[Source material]:
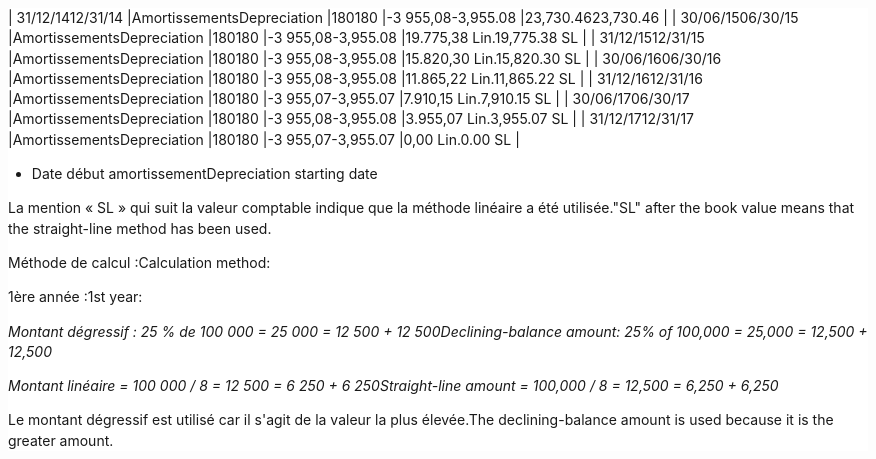 | <span data-ttu-id="bea31-382">31/12/14</span><span class="sxs-lookup"><span data-stu-id="bea31-382">12/31/14</span></span> |<span data-ttu-id="bea31-383">Amortissements</span><span class="sxs-lookup"><span data-stu-id="bea31-383">Depreciation</span></span> |<span data-ttu-id="bea31-384">180</span><span class="sxs-lookup"><span data-stu-id="bea31-384">180</span></span> |<span data-ttu-id="bea31-385">-3 955,08</span><span class="sxs-lookup"><span data-stu-id="bea31-385">-3,955.08</span></span> |<span data-ttu-id="bea31-386">23,730.46</span><span class="sxs-lookup"><span data-stu-id="bea31-386">23,730.46</span></span> |
| <span data-ttu-id="bea31-387">30/06/15</span><span class="sxs-lookup"><span data-stu-id="bea31-387">06/30/15</span></span> |<span data-ttu-id="bea31-388">Amortissements</span><span class="sxs-lookup"><span data-stu-id="bea31-388">Depreciation</span></span> |<span data-ttu-id="bea31-389">180</span><span class="sxs-lookup"><span data-stu-id="bea31-389">180</span></span> |<span data-ttu-id="bea31-390">-3 955,08</span><span class="sxs-lookup"><span data-stu-id="bea31-390">-3,955.08</span></span> |<span data-ttu-id="bea31-391">19.775,38 Lin.</span><span class="sxs-lookup"><span data-stu-id="bea31-391">19,775.38 SL</span></span> |
| <span data-ttu-id="bea31-392">31/12/15</span><span class="sxs-lookup"><span data-stu-id="bea31-392">12/31/15</span></span> |<span data-ttu-id="bea31-393">Amortissements</span><span class="sxs-lookup"><span data-stu-id="bea31-393">Depreciation</span></span> |<span data-ttu-id="bea31-394">180</span><span class="sxs-lookup"><span data-stu-id="bea31-394">180</span></span> |<span data-ttu-id="bea31-395">-3 955,08</span><span class="sxs-lookup"><span data-stu-id="bea31-395">-3,955.08</span></span> |<span data-ttu-id="bea31-396">15.820,30 Lin.</span><span class="sxs-lookup"><span data-stu-id="bea31-396">15,820.30 SL</span></span> |
| <span data-ttu-id="bea31-397">30/06/16</span><span class="sxs-lookup"><span data-stu-id="bea31-397">06/30/16</span></span> |<span data-ttu-id="bea31-398">Amortissements</span><span class="sxs-lookup"><span data-stu-id="bea31-398">Depreciation</span></span> |<span data-ttu-id="bea31-399">180</span><span class="sxs-lookup"><span data-stu-id="bea31-399">180</span></span> |<span data-ttu-id="bea31-400">-3 955,08</span><span class="sxs-lookup"><span data-stu-id="bea31-400">-3,955.08</span></span> |<span data-ttu-id="bea31-401">11.865,22 Lin.</span><span class="sxs-lookup"><span data-stu-id="bea31-401">11,865.22 SL</span></span> |
| <span data-ttu-id="bea31-402">31/12/16</span><span class="sxs-lookup"><span data-stu-id="bea31-402">12/31/16</span></span> |<span data-ttu-id="bea31-403">Amortissements</span><span class="sxs-lookup"><span data-stu-id="bea31-403">Depreciation</span></span> |<span data-ttu-id="bea31-404">180</span><span class="sxs-lookup"><span data-stu-id="bea31-404">180</span></span> |<span data-ttu-id="bea31-405">-3 955,07</span><span class="sxs-lookup"><span data-stu-id="bea31-405">-3,955.07</span></span> |<span data-ttu-id="bea31-406">7.910,15 Lin.</span><span class="sxs-lookup"><span data-stu-id="bea31-406">7,910.15 SL</span></span> |
| <span data-ttu-id="bea31-407">30/06/17</span><span class="sxs-lookup"><span data-stu-id="bea31-407">06/30/17</span></span> |<span data-ttu-id="bea31-408">Amortissements</span><span class="sxs-lookup"><span data-stu-id="bea31-408">Depreciation</span></span> |<span data-ttu-id="bea31-409">180</span><span class="sxs-lookup"><span data-stu-id="bea31-409">180</span></span> |<span data-ttu-id="bea31-410">-3 955,08</span><span class="sxs-lookup"><span data-stu-id="bea31-410">-3,955.08</span></span> |<span data-ttu-id="bea31-411">3.955,07 Lin.</span><span class="sxs-lookup"><span data-stu-id="bea31-411">3,955.07 SL</span></span> |
| <span data-ttu-id="bea31-412">31/12/17</span><span class="sxs-lookup"><span data-stu-id="bea31-412">12/31/17</span></span> |<span data-ttu-id="bea31-413">Amortissements</span><span class="sxs-lookup"><span data-stu-id="bea31-413">Depreciation</span></span> |<span data-ttu-id="bea31-414">180</span><span class="sxs-lookup"><span data-stu-id="bea31-414">180</span></span> |<span data-ttu-id="bea31-415">-3 955,07</span><span class="sxs-lookup"><span data-stu-id="bea31-415">-3,955.07</span></span> |<span data-ttu-id="bea31-416">0,00 Lin.</span><span class="sxs-lookup"><span data-stu-id="bea31-416">0.00 SL</span></span> |

* <span data-ttu-id="bea31-417">Date début amortissement</span><span class="sxs-lookup"><span data-stu-id="bea31-417">Depreciation starting date</span></span>  

<span data-ttu-id="bea31-418">La mention « SL » qui suit la valeur comptable indique que la méthode linéaire a été utilisée.</span><span class="sxs-lookup"><span data-stu-id="bea31-418">"SL" after the book value means that the straight-line method has been used.</span></span>  

<span data-ttu-id="bea31-419">Méthode de calcul :</span><span class="sxs-lookup"><span data-stu-id="bea31-419">Calculation method:</span></span>  

<span data-ttu-id="bea31-420">1ère année :</span><span class="sxs-lookup"><span data-stu-id="bea31-420">1st year:</span></span>  

<span data-ttu-id="bea31-421">*Montant dégressif : 25 % de 100 000 = 25 000 = 12 500 + 12 500*</span><span class="sxs-lookup"><span data-stu-id="bea31-421">*Declining-balance amount: 25% of 100,000 = 25,000 = 12,500 + 12,500*</span></span>  

<span data-ttu-id="bea31-422">*Montant linéaire = 100 000 / 8 = 12 500 = 6 250 + 6 250*</span><span class="sxs-lookup"><span data-stu-id="bea31-422">*Straight-line amount = 100,000 / 8 = 12,500 = 6,250 + 6,250*</span></span>  

<span data-ttu-id="bea31-423">Le montant dégressif est utilisé car il s'agit de la valeur la plus élevée.</span><span class="sxs-lookup"><span data-stu-id="bea31-423">The declining-balance amount is used because it is the greater amount.</span></span>  
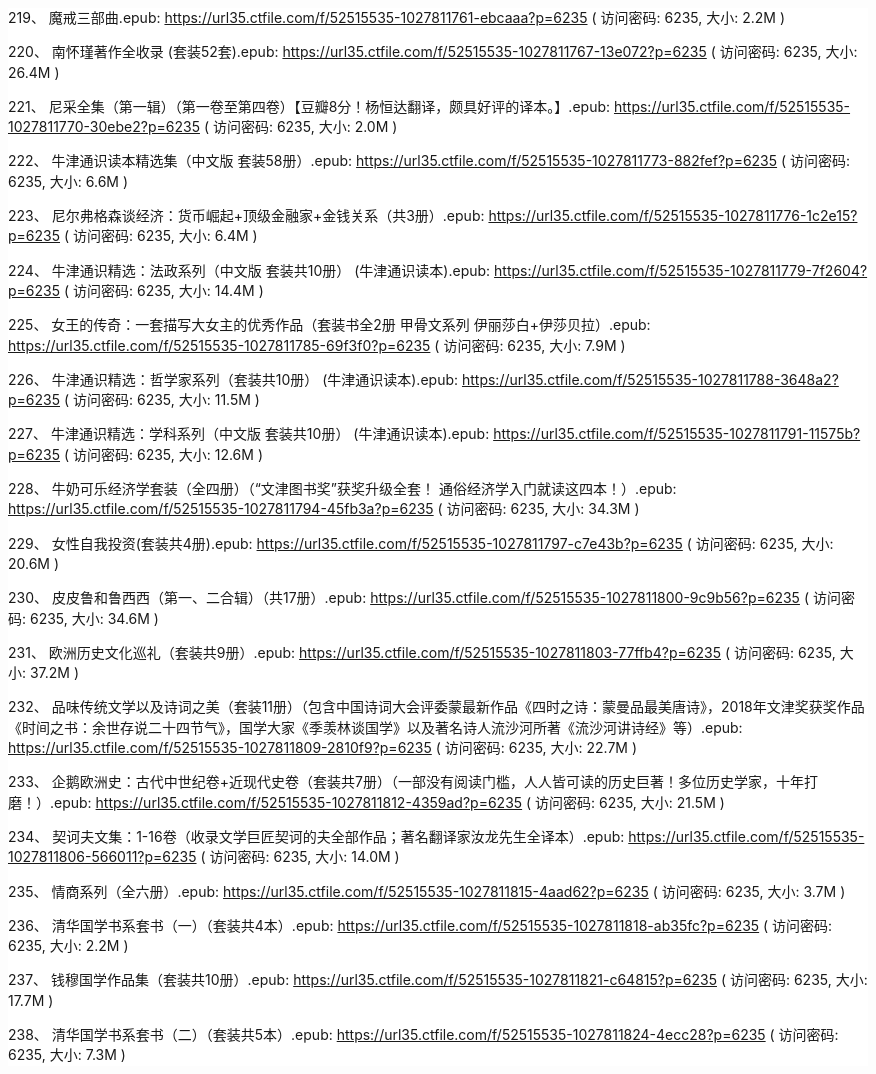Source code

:219、 魔戒三部曲.epub: https://url35.ctfile.com/f/52515535-1027811761-ebcaaa?p=6235 ( 访问密码: 6235, 大小: 2.2M ) 

220、 南怀瑾著作全收录 (套装52套).epub: https://url35.ctfile.com/f/52515535-1027811767-13e072?p=6235 ( 访问密码: 6235, 大小: 26.4M ) 

221、 尼采全集（第一辑）（第一卷至第四卷）【豆瓣8分！杨恒达翻译，颇具好评的译本。】.epub: https://url35.ctfile.com/f/52515535-1027811770-30ebe2?p=6235 ( 访问密码: 6235, 大小: 2.0M ) 

222、 牛津通识读本精选集（中文版 套装58册）.epub: https://url35.ctfile.com/f/52515535-1027811773-882fef?p=6235 ( 访问密码: 6235, 大小: 6.6M ) 

223、 尼尔弗格森谈经济：货币崛起+顶级金融家+金钱关系（共3册）.epub: https://url35.ctfile.com/f/52515535-1027811776-1c2e15?p=6235 ( 访问密码: 6235, 大小: 6.4M ) 

224、 牛津通识精选：法政系列（中文版 套装共10册） (牛津通识读本).epub: https://url35.ctfile.com/f/52515535-1027811779-7f2604?p=6235 ( 访问密码: 6235, 大小: 14.4M ) 

225、 女王的传奇：一套描写大女主的优秀作品（套装书全2册 甲骨文系列 伊丽莎白+伊莎贝拉）.epub: https://url35.ctfile.com/f/52515535-1027811785-69f3f0?p=6235 ( 访问密码: 6235, 大小: 7.9M ) 

226、 牛津通识精选：哲学家系列（套装共10册） (牛津通识读本).epub: https://url35.ctfile.com/f/52515535-1027811788-3648a2?p=6235 ( 访问密码: 6235, 大小: 11.5M ) 

227、 牛津通识精选：学科系列（中文版 套装共10册） (牛津通识读本).epub: https://url35.ctfile.com/f/52515535-1027811791-11575b?p=6235 ( 访问密码: 6235, 大小: 12.6M ) 

228、 牛奶可乐经济学套装（全四册）（“文津图书奖”获奖升级全套！ 通俗经济学入门就读这四本！）.epub: https://url35.ctfile.com/f/52515535-1027811794-45fb3a?p=6235 ( 访问密码: 6235, 大小: 34.3M ) 

229、 女性自我投资(套装共4册).epub: https://url35.ctfile.com/f/52515535-1027811797-c7e43b?p=6235 ( 访问密码: 6235, 大小: 20.6M ) 

230、 皮皮鲁和鲁西西（第一、二合辑）（共17册）.epub: https://url35.ctfile.com/f/52515535-1027811800-9c9b56?p=6235 ( 访问密码: 6235, 大小: 34.6M ) 

231、 欧洲历史文化巡礼（套装共9册）.epub: https://url35.ctfile.com/f/52515535-1027811803-77ffb4?p=6235 ( 访问密码: 6235, 大小: 37.2M ) 

232、 品味传统文学以及诗词之美（套装11册）（包含中国诗词大会评委蒙最新作品《四时之诗：蒙曼品最美唐诗》，2018年文津奖获奖作品《时间之书：余世存说二十四节气》，国学大家《季羡林谈国学》以及著名诗人流沙河所著《流沙河讲诗经》等）.epub: https://url35.ctfile.com/f/52515535-1027811809-2810f9?p=6235 ( 访问密码: 6235, 大小: 22.7M ) 

233、 企鹅欧洲史：古代中世纪卷+近现代史卷（套装共7册）（一部没有阅读门槛，人人皆可读的历史巨著！多位历史学家，十年打磨！）.epub: https://url35.ctfile.com/f/52515535-1027811812-4359ad?p=6235 ( 访问密码: 6235, 大小: 21.5M ) 

234、 契诃夫文集：1-16卷（收录文学巨匠契诃的夫全部作品；著名翻译家汝龙先生全译本）.epub: https://url35.ctfile.com/f/52515535-1027811806-566011?p=6235 ( 访问密码: 6235, 大小: 14.0M ) 

235、 情商系列（全六册）.epub: https://url35.ctfile.com/f/52515535-1027811815-4aad62?p=6235 ( 访问密码: 6235, 大小: 3.7M ) 

236、 清华国学书系套书（一）（套装共4本）.epub: https://url35.ctfile.com/f/52515535-1027811818-ab35fc?p=6235 ( 访问密码: 6235, 大小: 2.2M ) 

237、 钱穆国学作品集（套装共10册）.epub: https://url35.ctfile.com/f/52515535-1027811821-c64815?p=6235 ( 访问密码: 6235, 大小: 17.7M ) 

238、 清华国学书系套书（二）（套装共5本）.epub: https://url35.ctfile.com/f/52515535-1027811824-4ecc28?p=6235 ( 访问密码: 6235, 大小: 7.3M )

[Problem to work on]: Reproduce exactly the section above that begins at the line containing "大小: 26.4M )" and ends at the line containing "6235, 大小: 2.0M )", leaving out all other lines.

[Answer to this task]:
220、 南怀瑾著作全收录 (套装52套).epub: https://url35.ctfile.com/f/52515535-1027811767-13e072?p=6235 ( 访问密码: 6235, 大小: 26.4M ) 

221、 尼采全集（第一辑）（第一卷至第四卷）【豆瓣8分！杨恒达翻译，颇具好评的译本。】.epub: https://url35.ctfile.com/f/52515535-1027811770-30ebe2?p=6235 ( 访问密码: 6235, 大小: 2.0M ) 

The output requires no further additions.